Hoy
me desperté cantando “Alta suciedad”, de Andrés Calamaro. Se me está pasando el
efecto de los analgésicos y el dolor de mandíbula se vuelve cada vez más
insoportable. Por cuestiones de salud mental decidí abandonar las pastillas;
tengo la sospecha de que me estaban produciendo un efecto alucinógeno. De todo
lo que sucedió ayer, no logro discernir entre lo real y lo imaginario. No sé si
fui a la guardia del hospital, no sé si me crucé con el ciego de los parches o
con una mujer a punto de dar a luz. Y, lo que es más grave aún, no sé si es
cierto o no el que haya nacido un nuevo Natalio. Si tuviera que adivinar, diría
que nunca salí de mi departamento y que ese nuevo Natalio no es hijo de su
madre, sino de mi delirio.
Más
allá de la frustración por no verme continuado en una criatura recién nacida,
el día me dejó una imagen auspiciosa que tal vez sea la clave para desactivar la crisis. En algún momento de la madrugada, estando
entredormido o entredespierto, la vi a Vicky, la loca de los guantes, sobre un
cuadrilátero. Hacía el típico bailecito previo a una pelea de boxeo: saltaba
sobre sus piernitas flacas a toda velocidad, tiraba un jab de izquierda, un
cross de derecha (¡ay!), un gancho de izquierda… Sus guantes de boxeo tenían,
en realidad, la forma de los guantes de cocina. En su rincón, detrás de ella,
había un hombre cuyo rostro se escondía debajo de un sombrero gris y cuyo
cuerpo presentaba una curvatura desproporcionada a la altura de las caderas…

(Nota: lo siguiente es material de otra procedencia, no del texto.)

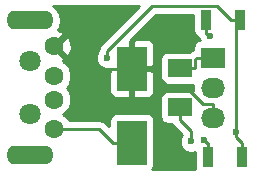
<source format=gbl>
G04 #@! TF.FileFunction,Copper,L2,Bot,Signal*
%FSLAX46Y46*%
G04 Gerber Fmt 4.6, Leading zero omitted, Abs format (unit mm)*
G04 Created by KiCad (PCBNEW 4.0.4+e1-6308~48~ubuntu16.04.1-stable) date Mon Dec 19 21:15:10 2016*
%MOMM*%
%LPD*%
G01*
G04 APERTURE LIST*
%ADD10C,0.100000*%
%ADD11R,2.500000X3.750000*%
%ADD12R,0.900000X1.700000*%
%ADD13R,2.032000X1.524000*%
%ADD14O,4.000000X1.600000*%
%ADD15C,1.800000*%
%ADD16C,1.600000*%
%ADD17R,2.032000X1.727200*%
%ADD18O,2.032000X1.727200*%
%ADD19C,0.600000*%
%ADD20C,0.250000*%
%ADD21C,0.254000*%
G04 APERTURE END LIST*
D10*
D11*
X11136000Y2941000D03*
X11136000Y9191000D03*
D12*
X20460000Y1748000D03*
X17560000Y1748000D03*
X20350000Y13350000D03*
X17450000Y13350000D03*
D13*
X15200000Y9241000D03*
X15200000Y5939000D03*
D14*
X2500000Y1890000D03*
X2500000Y13290000D03*
D15*
X2500000Y5340000D03*
X2500000Y9840000D03*
D16*
X4600000Y6590000D03*
X4600000Y8590000D03*
X4600000Y4090000D03*
X4600000Y11090000D03*
D17*
X17994000Y10130000D03*
D18*
X17994000Y7590000D03*
X17994000Y5050000D03*
D19*
X12721200Y5705000D03*
X17222900Y3177900D03*
X17770800Y11927200D03*
X16135800Y3036700D03*
X9031600Y10106100D03*
X19962400Y3832300D03*
D20*
X8411700Y4090000D02*
X9560700Y2941000D01*
X4600000Y4090000D02*
X8411700Y4090000D01*
X11136000Y2941000D02*
X9560700Y2941000D01*
X11136000Y9191000D02*
X12711300Y9191000D01*
X17994000Y5050000D02*
X17994000Y6238900D01*
X6499000Y9191000D02*
X11136000Y9191000D01*
X4600000Y11090000D02*
X6499000Y9191000D01*
X12721200Y6050300D02*
X12721200Y5705000D01*
X14286600Y7615700D02*
X12721200Y6050300D01*
X12711300Y9191000D02*
X14286600Y7615700D01*
X17147300Y6238900D02*
X17994000Y6238900D01*
X15770500Y7615700D02*
X17147300Y6238900D01*
X14286600Y7615700D02*
X15770500Y7615700D01*
X17477500Y2923300D02*
X17222900Y3177900D01*
X17560000Y2923300D02*
X17477500Y2923300D01*
X17560000Y1748000D02*
X17560000Y2923300D01*
X17523300Y12174700D02*
X17770800Y11927200D01*
X17450000Y12174700D02*
X17523300Y12174700D01*
X17450000Y13350000D02*
X17450000Y12174700D01*
X16135800Y3915900D02*
X16135800Y3036700D01*
X15200000Y4851700D02*
X16135800Y3915900D01*
X15200000Y5939000D02*
X15200000Y4851700D01*
X16541300Y10018600D02*
X16652700Y10130000D01*
X16541300Y9241000D02*
X16541300Y10018600D01*
X17994000Y10130000D02*
X16652700Y10130000D01*
X15200000Y9241000D02*
X16541300Y9241000D01*
X9031600Y10680900D02*
X9031600Y10106100D01*
X12876100Y14525400D02*
X9031600Y10680900D01*
X18399300Y14525400D02*
X12876100Y14525400D01*
X19574700Y13350000D02*
X18399300Y14525400D01*
X20350000Y13350000D02*
X19962400Y13350000D01*
X19962400Y13350000D02*
X19574700Y13350000D01*
X20460000Y1748000D02*
X20460000Y2923300D01*
X19962400Y13350000D02*
X19962400Y3832300D01*
X19962400Y3420900D02*
X20460000Y2923300D01*
X19962400Y3832300D02*
X19962400Y3420900D01*
D21*
G36*
X8494199Y11218301D02*
X8329452Y10971739D01*
X8271600Y10680900D01*
X8271600Y10668563D01*
X8239408Y10636427D01*
X8096762Y10292899D01*
X8096438Y9920933D01*
X8238483Y9577157D01*
X8501273Y9313908D01*
X8844801Y9171262D01*
X9216767Y9170938D01*
X9251000Y9185083D01*
X9251000Y9063998D01*
X9409748Y9063998D01*
X9251000Y8905250D01*
X9251000Y7189691D01*
X9347673Y6956302D01*
X9526301Y6777673D01*
X9759690Y6681000D01*
X10850250Y6681000D01*
X11009000Y6839750D01*
X11009000Y9064000D01*
X11263000Y9064000D01*
X11263000Y6839750D01*
X11421750Y6681000D01*
X12512310Y6681000D01*
X12745699Y6777673D01*
X12924327Y6956302D01*
X13021000Y7189691D01*
X13021000Y8905250D01*
X12862250Y9064000D01*
X11263000Y9064000D01*
X11009000Y9064000D01*
X10989000Y9064000D01*
X10989000Y9318000D01*
X11009000Y9318000D01*
X11009000Y11542250D01*
X11263000Y11542250D01*
X11263000Y9318000D01*
X12862250Y9318000D01*
X13021000Y9476750D01*
X13021000Y11192309D01*
X12924327Y11425698D01*
X12745699Y11604327D01*
X12512310Y11701000D01*
X11421750Y11701000D01*
X11263000Y11542250D01*
X11009000Y11542250D01*
X10988376Y11562874D01*
X13190902Y13765400D01*
X16352560Y13765400D01*
X16352560Y12500000D01*
X16396838Y12264683D01*
X16535910Y12048559D01*
X16743275Y11906873D01*
X16747852Y11883861D01*
X16835647Y11752466D01*
X16835638Y11742033D01*
X16884627Y11623471D01*
X16742683Y11596762D01*
X16526559Y11457690D01*
X16381569Y11245490D01*
X16330560Y10993600D01*
X16330560Y10811234D01*
X16115299Y10667401D01*
X16098338Y10650440D01*
X14184000Y10650440D01*
X13948683Y10606162D01*
X13732559Y10467090D01*
X13587569Y10254890D01*
X13536560Y10003000D01*
X13536560Y8479000D01*
X13580838Y8243683D01*
X13719910Y8027559D01*
X13932110Y7882569D01*
X14184000Y7831560D01*
X16216000Y7831560D01*
X16364253Y7859456D01*
X16310655Y7590000D01*
X16364694Y7318329D01*
X16216000Y7348440D01*
X14184000Y7348440D01*
X13948683Y7304162D01*
X13732559Y7165090D01*
X13587569Y6952890D01*
X13536560Y6701000D01*
X13536560Y5177000D01*
X13580838Y4941683D01*
X13719910Y4725559D01*
X13932110Y4580569D01*
X14184000Y4529560D01*
X14518767Y4529560D01*
X14662599Y4314299D01*
X15375800Y3601098D01*
X15375800Y3599163D01*
X15343608Y3567027D01*
X15200962Y3223499D01*
X15200638Y2851533D01*
X15342683Y2507757D01*
X15605473Y2244508D01*
X15949001Y2101862D01*
X16320967Y2101538D01*
X16462560Y2160043D01*
X16462560Y898000D01*
X16503580Y680000D01*
X12890798Y680000D01*
X12982431Y814110D01*
X13033440Y1066000D01*
X13033440Y4816000D01*
X12989162Y5051317D01*
X12850090Y5267441D01*
X12637890Y5412431D01*
X12386000Y5463440D01*
X9886000Y5463440D01*
X9650683Y5419162D01*
X9434559Y5280090D01*
X9289569Y5067890D01*
X9238560Y4816000D01*
X9238560Y4337942D01*
X8949101Y4627401D01*
X8702539Y4792148D01*
X8411700Y4850000D01*
X5838646Y4850000D01*
X5817243Y4901800D01*
X5413923Y5305824D01*
X5332069Y5339813D01*
X5411800Y5372757D01*
X5815824Y5776077D01*
X6034750Y6303309D01*
X6035248Y6874187D01*
X5817243Y7401800D01*
X5629397Y7589974D01*
X5815824Y7776077D01*
X6034750Y8303309D01*
X6035248Y8874187D01*
X5817243Y9401800D01*
X5413923Y9805824D01*
X5347456Y9833423D01*
X5354005Y9836136D01*
X5428139Y10082255D01*
X4600000Y10910395D01*
X4585858Y10896252D01*
X4406252Y11075858D01*
X4420395Y11090000D01*
X4779605Y11090000D01*
X5607745Y10261861D01*
X5853864Y10335995D01*
X6046965Y10873223D01*
X6019778Y11443454D01*
X5853864Y11844005D01*
X5607745Y11918139D01*
X4779605Y11090000D01*
X4420395Y11090000D01*
X4406252Y11104142D01*
X4585858Y11283748D01*
X4600000Y11269605D01*
X5428139Y12097745D01*
X5354005Y12343864D01*
X4917071Y12500915D01*
X5077390Y12740849D01*
X5186623Y13290000D01*
X5077390Y13839151D01*
X4766321Y14304698D01*
X4474031Y14500000D01*
X11775898Y14500000D01*
X8494199Y11218301D01*
X8494199Y11218301D01*
G37*
X8494199Y11218301D02*
X8329452Y10971739D01*
X8271600Y10680900D01*
X8271600Y10668563D01*
X8239408Y10636427D01*
X8096762Y10292899D01*
X8096438Y9920933D01*
X8238483Y9577157D01*
X8501273Y9313908D01*
X8844801Y9171262D01*
X9216767Y9170938D01*
X9251000Y9185083D01*
X9251000Y9063998D01*
X9409748Y9063998D01*
X9251000Y8905250D01*
X9251000Y7189691D01*
X9347673Y6956302D01*
X9526301Y6777673D01*
X9759690Y6681000D01*
X10850250Y6681000D01*
X11009000Y6839750D01*
X11009000Y9064000D01*
X11263000Y9064000D01*
X11263000Y6839750D01*
X11421750Y6681000D01*
X12512310Y6681000D01*
X12745699Y6777673D01*
X12924327Y6956302D01*
X13021000Y7189691D01*
X13021000Y8905250D01*
X12862250Y9064000D01*
X11263000Y9064000D01*
X11009000Y9064000D01*
X10989000Y9064000D01*
X10989000Y9318000D01*
X11009000Y9318000D01*
X11009000Y11542250D01*
X11263000Y11542250D01*
X11263000Y9318000D01*
X12862250Y9318000D01*
X13021000Y9476750D01*
X13021000Y11192309D01*
X12924327Y11425698D01*
X12745699Y11604327D01*
X12512310Y11701000D01*
X11421750Y11701000D01*
X11263000Y11542250D01*
X11009000Y11542250D01*
X10988376Y11562874D01*
X13190902Y13765400D01*
X16352560Y13765400D01*
X16352560Y12500000D01*
X16396838Y12264683D01*
X16535910Y12048559D01*
X16743275Y11906873D01*
X16747852Y11883861D01*
X16835647Y11752466D01*
X16835638Y11742033D01*
X16884627Y11623471D01*
X16742683Y11596762D01*
X16526559Y11457690D01*
X16381569Y11245490D01*
X16330560Y10993600D01*
X16330560Y10811234D01*
X16115299Y10667401D01*
X16098338Y10650440D01*
X14184000Y10650440D01*
X13948683Y10606162D01*
X13732559Y10467090D01*
X13587569Y10254890D01*
X13536560Y10003000D01*
X13536560Y8479000D01*
X13580838Y8243683D01*
X13719910Y8027559D01*
X13932110Y7882569D01*
X14184000Y7831560D01*
X16216000Y7831560D01*
X16364253Y7859456D01*
X16310655Y7590000D01*
X16364694Y7318329D01*
X16216000Y7348440D01*
X14184000Y7348440D01*
X13948683Y7304162D01*
X13732559Y7165090D01*
X13587569Y6952890D01*
X13536560Y6701000D01*
X13536560Y5177000D01*
X13580838Y4941683D01*
X13719910Y4725559D01*
X13932110Y4580569D01*
X14184000Y4529560D01*
X14518767Y4529560D01*
X14662599Y4314299D01*
X15375800Y3601098D01*
X15375800Y3599163D01*
X15343608Y3567027D01*
X15200962Y3223499D01*
X15200638Y2851533D01*
X15342683Y2507757D01*
X15605473Y2244508D01*
X15949001Y2101862D01*
X16320967Y2101538D01*
X16462560Y2160043D01*
X16462560Y898000D01*
X16503580Y680000D01*
X12890798Y680000D01*
X12982431Y814110D01*
X13033440Y1066000D01*
X13033440Y4816000D01*
X12989162Y5051317D01*
X12850090Y5267441D01*
X12637890Y5412431D01*
X12386000Y5463440D01*
X9886000Y5463440D01*
X9650683Y5419162D01*
X9434559Y5280090D01*
X9289569Y5067890D01*
X9238560Y4816000D01*
X9238560Y4337942D01*
X8949101Y4627401D01*
X8702539Y4792148D01*
X8411700Y4850000D01*
X5838646Y4850000D01*
X5817243Y4901800D01*
X5413923Y5305824D01*
X5332069Y5339813D01*
X5411800Y5372757D01*
X5815824Y5776077D01*
X6034750Y6303309D01*
X6035248Y6874187D01*
X5817243Y7401800D01*
X5629397Y7589974D01*
X5815824Y7776077D01*
X6034750Y8303309D01*
X6035248Y8874187D01*
X5817243Y9401800D01*
X5413923Y9805824D01*
X5347456Y9833423D01*
X5354005Y9836136D01*
X5428139Y10082255D01*
X4600000Y10910395D01*
X4585858Y10896252D01*
X4406252Y11075858D01*
X4420395Y11090000D01*
X4779605Y11090000D01*
X5607745Y10261861D01*
X5853864Y10335995D01*
X6046965Y10873223D01*
X6019778Y11443454D01*
X5853864Y11844005D01*
X5607745Y11918139D01*
X4779605Y11090000D01*
X4420395Y11090000D01*
X4406252Y11104142D01*
X4585858Y11283748D01*
X4600000Y11269605D01*
X5428139Y12097745D01*
X5354005Y12343864D01*
X4917071Y12500915D01*
X5077390Y12740849D01*
X5186623Y13290000D01*
X5077390Y13839151D01*
X4766321Y14304698D01*
X4474031Y14500000D01*
X11775898Y14500000D01*
X8494199Y11218301D01*
G36*
X18121000Y5177000D02*
X18141000Y5177000D01*
X18141000Y4923000D01*
X18121000Y4923000D01*
X18121000Y4903000D01*
X17867000Y4903000D01*
X17867000Y4923000D01*
X17847000Y4923000D01*
X17847000Y5177000D01*
X17867000Y5177000D01*
X17867000Y5197000D01*
X18121000Y5197000D01*
X18121000Y5177000D01*
X18121000Y5177000D01*
G37*
X18121000Y5177000D02*
X18141000Y5177000D01*
X18141000Y4923000D01*
X18121000Y4923000D01*
X18121000Y4903000D01*
X17867000Y4903000D01*
X17867000Y4923000D01*
X17847000Y4923000D01*
X17847000Y5177000D01*
X17867000Y5177000D01*
X17867000Y5197000D01*
X18121000Y5197000D01*
X18121000Y5177000D01*
M02*

</source>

¡Era yo! ¡Yo era su entrenador!
Ahora
que lo veo me pregunto ¿cómo no se me ocurrió antes? Vicky es un diamante en
bruto. Si con un solo derechazo y con los guantes de cocina puestos le había
causado un daño tan grande a mi mandíbula, seguramente, con el entrenamiento
adecuado, podría convertirse en campeona nacional y, por qué no soñar en
grande, en campeona del mundo. Yo puedo entrenarla. Tengo un vasto conocimiento
de la técnica del boxeo.
Hubo
una época de mi infancia en la que mis compañeros me golpeaban casi a diario. Preocupada
por mi integridad física, mi vieja quiso enseñarme algunos trucos de defensa
personal, pero la cosa se puso peor. Cuando, tras varias semanas de lesiones
cuya gravedad iba en paulatino aumento, aceptó que la situación excedía su
capacidad pedagógica, me puso a mirar las peleas de boxeo que transmitían por
televisión. Todos los sábados me quedaba viendo boxeo hasta altas horas de la
madrugada. Con el correr del tiempo fui asimilando todos y cada uno de los
golpes y las técnicas de un arte milenario. Las cosas cambiaron
significativamente, porque mientras mis compañeros me golpeaban yo relataba sus
movimientos tratando de imitar la voz de Osvaldito Príncipi. Mi talento comenzó
a cobrar fama y pibes de otros colegios empezaron a acercarse al mío para
esperarme a la salida y disfrutar de mi relato minucioso y apasionado acerca de
la paliza que me estaban dando. Al final, me ayudaban a levantarme, me sacudían
la ropa y me expresaban su admiración y respeto. Así comprendí que la fama trae
aparejados muchos beneficios, pero puede ser muy dolorosa y, pensando en mi
salud, decidí recibir los golpes en absoluto silencio. Apenas si dejaba escapar
alguna onomatopeya. Al principio me pegaban con más bronca, pero pronto
volvieron a tratarme con la indiferencia de siempre.
En
fin… eso es parte del pasado, etapa superada, y puedo aprovechar los
conocimientos adquiridos en aquella época para convertir a Vicky en campeona
del mundo. Solamente tengo que conseguir su teléfono, llamarla y convencerla.
Sí, estoy seguro de que llevar a la cima del mundo de los guantes a la mujer
que me rompió el corazón quebrándome la mandíbula va a ser suficiente para
desactivar la crisis de los 30. Tendría que apurarme, eso sí, porque se me está
acabando el tiempo libre. El viernes es primero de mes, se me vence la licencia
y tengo que volver al trabajo, a mover el culito como un perro faldero mientras
los “pellizca culos” hacen lo que les corresponde.